Nashville’s Johnny Beazley, St. Louis Cardinals World Series Hero

Thirty-one years ago today, on April 21, 1990, Johnny Beazley passed away from cancer at the age of 71. Born in Nashville on May 25, 1918, he was a four-year letterman at Hume-Fogg High School, and after four seasons of minor league ball, he broke into the majors with St. Louis in 1941, pitching in one game.

As a rookie in 1942, Beazley was 21-6 with a 2.13 ERA for the Cardinals, and pitched two complete-game wins, allowing only five earned runs, against the New York Yankees in the World Series.

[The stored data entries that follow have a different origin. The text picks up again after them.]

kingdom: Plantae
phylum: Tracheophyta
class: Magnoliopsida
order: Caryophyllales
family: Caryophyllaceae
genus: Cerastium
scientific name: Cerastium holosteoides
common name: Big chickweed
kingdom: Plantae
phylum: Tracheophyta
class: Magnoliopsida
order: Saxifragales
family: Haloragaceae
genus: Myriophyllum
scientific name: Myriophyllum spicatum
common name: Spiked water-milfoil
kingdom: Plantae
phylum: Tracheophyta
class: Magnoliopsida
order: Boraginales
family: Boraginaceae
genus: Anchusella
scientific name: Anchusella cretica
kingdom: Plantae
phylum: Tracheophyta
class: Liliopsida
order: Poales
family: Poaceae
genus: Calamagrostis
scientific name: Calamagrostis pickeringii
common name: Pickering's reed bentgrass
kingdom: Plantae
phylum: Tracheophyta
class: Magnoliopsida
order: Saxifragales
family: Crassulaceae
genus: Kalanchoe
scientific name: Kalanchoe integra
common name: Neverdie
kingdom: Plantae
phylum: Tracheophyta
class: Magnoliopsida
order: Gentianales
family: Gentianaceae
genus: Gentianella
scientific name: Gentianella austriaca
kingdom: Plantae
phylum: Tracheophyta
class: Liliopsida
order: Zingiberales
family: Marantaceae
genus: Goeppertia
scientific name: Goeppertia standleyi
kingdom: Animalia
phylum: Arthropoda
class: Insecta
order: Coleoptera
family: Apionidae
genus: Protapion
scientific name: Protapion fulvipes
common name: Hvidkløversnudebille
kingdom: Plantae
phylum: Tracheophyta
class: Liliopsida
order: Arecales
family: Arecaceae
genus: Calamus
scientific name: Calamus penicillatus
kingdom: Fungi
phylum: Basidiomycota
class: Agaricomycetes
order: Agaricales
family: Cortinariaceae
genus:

He enlisted in the Air Force after the season, and hurt his arm while pitching for an Army team. In 1946, he attempted to regain his pitching form with St. Louis but won only nine games the rest of his career.

“Johnny (Beazley) had everything to be a great pitcher. He had confidence, courage, control, a good fastball and a good curve. If he hadn’t hurt his arm, he would have had many, many big years.” – Stan Musial in The Man’s Own Story (Musial & Broeg, 1964).

Beazley played for the Nashville Vols briefly in 1949 and retired in 1951. When he returned to his hometown of Nashville, he played in amateur leagues and opened a local beer distributing business.

He served  on the Metropolitan Nashville Council from 1974 to 1976. He was inducted into the Tennessee Sports Hall of Fame in 1977, and in 2005 was elected to the Metropolitan Nashville Public Schools Sports Hall of Fame. He died at his home and was buried at Mt. Olivet Cemetery in Nashville.